Go through the records and restate them word for word, omitting images.

*** Block opens ***

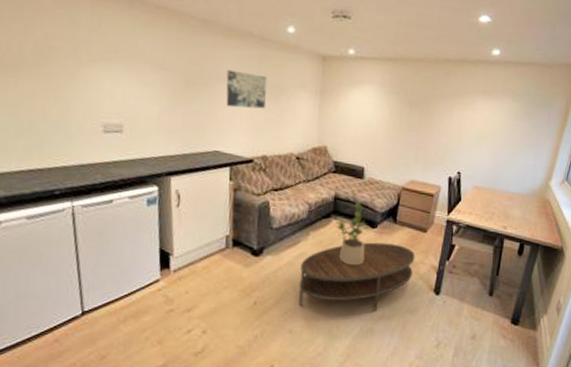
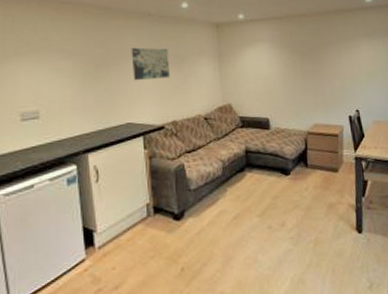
coffee table: present [299,242,415,311] -> none [222,187,333,267]
potted plant: present [336,201,365,266] -> none [250,152,283,216]

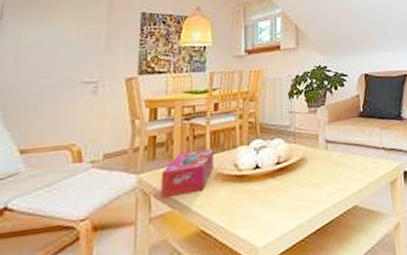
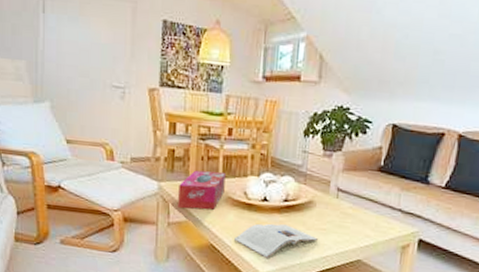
magazine: none [228,188,314,231] -> present [234,223,318,260]

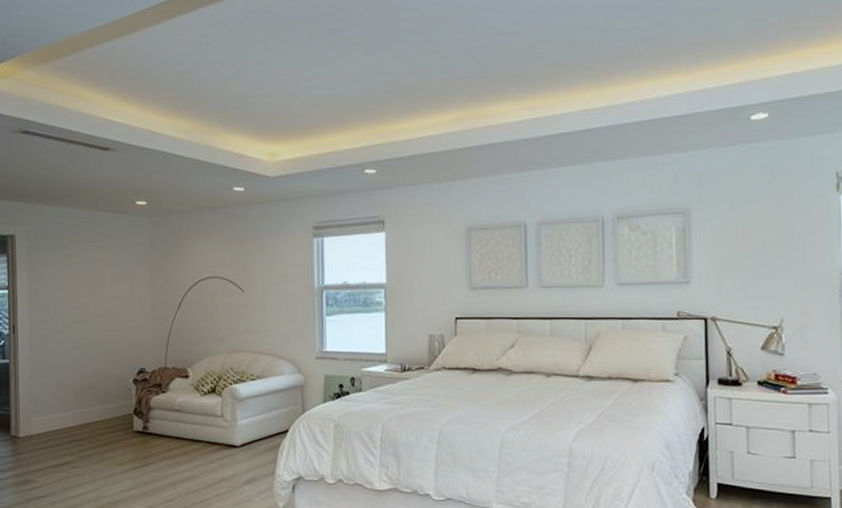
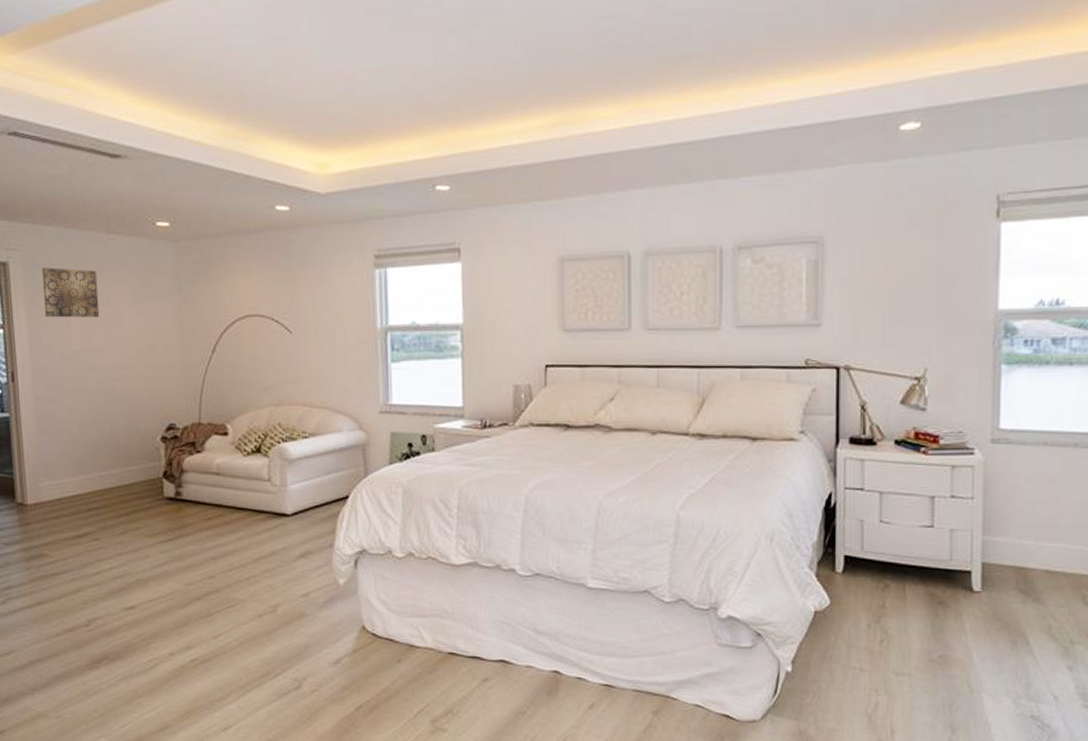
wall art: none [41,239,87,280] -> present [41,267,100,318]

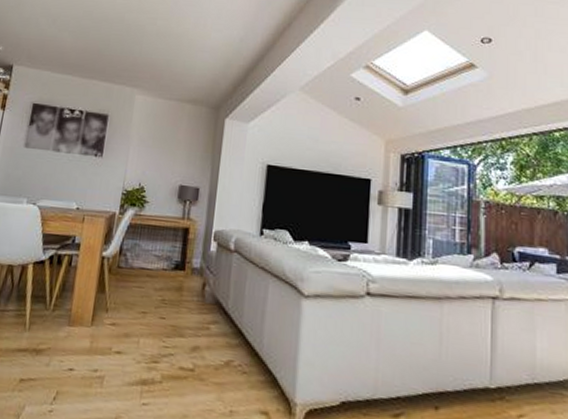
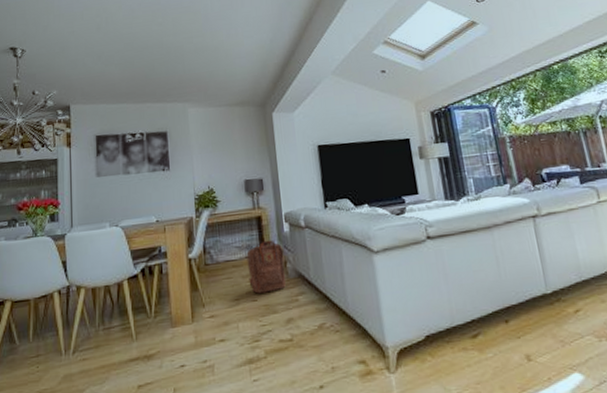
backpack: none [160,255,205,313] -> present [246,240,286,294]

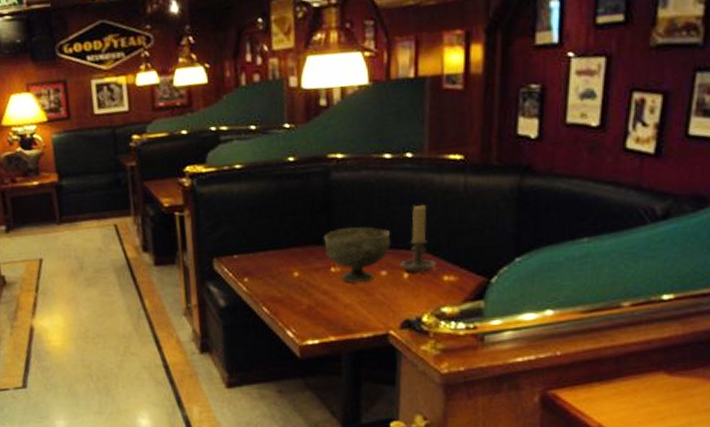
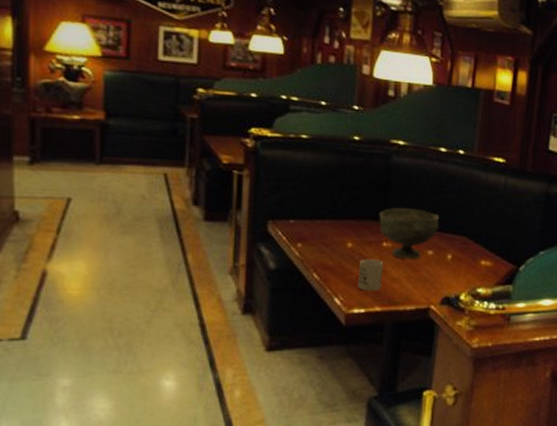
mug: none [308,286,334,321] -> present [357,258,384,291]
candle holder: present [400,204,437,274] -> none [445,195,477,257]

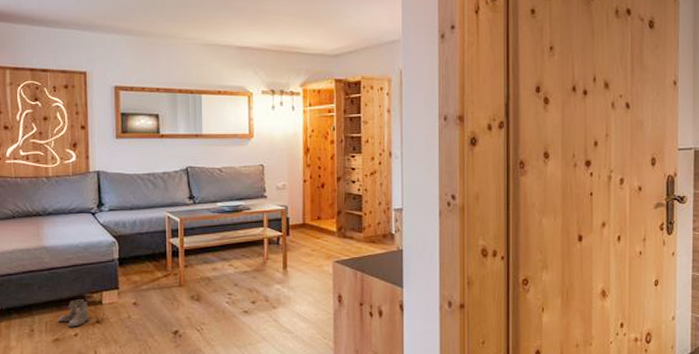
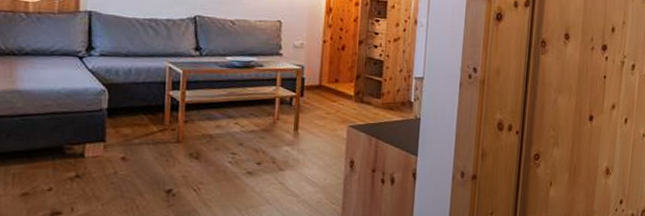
boots: present [58,299,90,327] -> none [29,150,69,181]

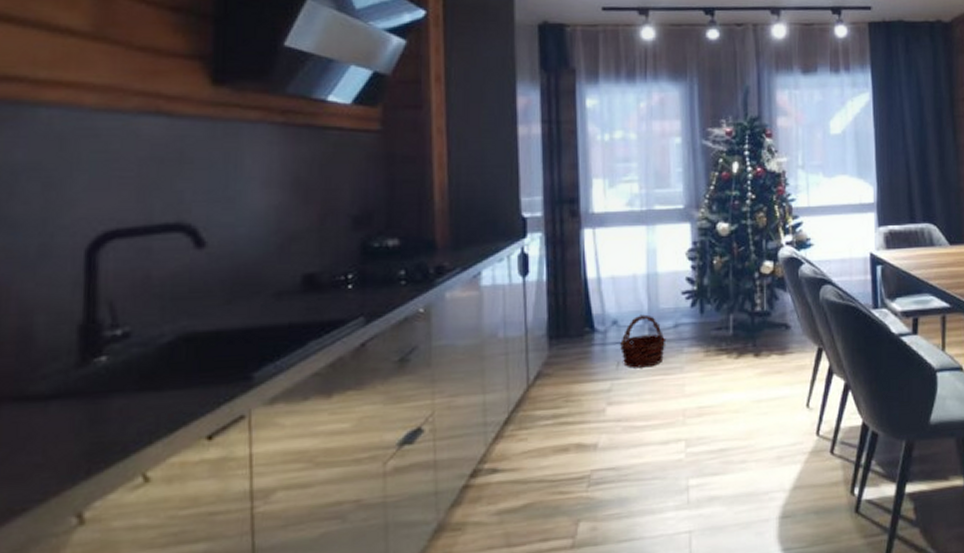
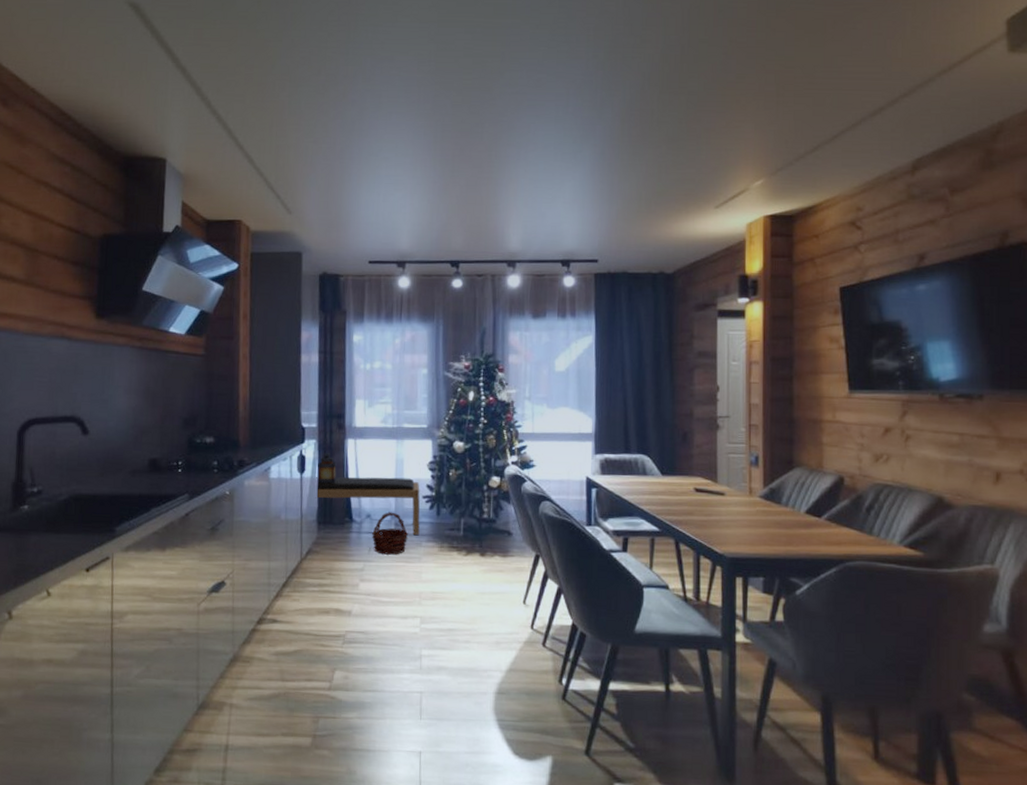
bench: none [544,271,680,340] -> present [315,477,420,535]
lantern: none [546,248,571,287] -> present [318,453,337,484]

*** Block closes ***

- Written response -
coffee table: present [299,242,415,311] -> none [222,187,333,267]
potted plant: present [336,201,365,266] -> none [250,152,283,216]

magazine: none [228,188,314,231] -> present [234,223,318,260]

wall art: none [41,239,87,280] -> present [41,267,100,318]

backpack: none [160,255,205,313] -> present [246,240,286,294]

mug: none [308,286,334,321] -> present [357,258,384,291]
candle holder: present [400,204,437,274] -> none [445,195,477,257]

boots: present [58,299,90,327] -> none [29,150,69,181]

bench: none [544,271,680,340] -> present [315,477,420,535]
lantern: none [546,248,571,287] -> present [318,453,337,484]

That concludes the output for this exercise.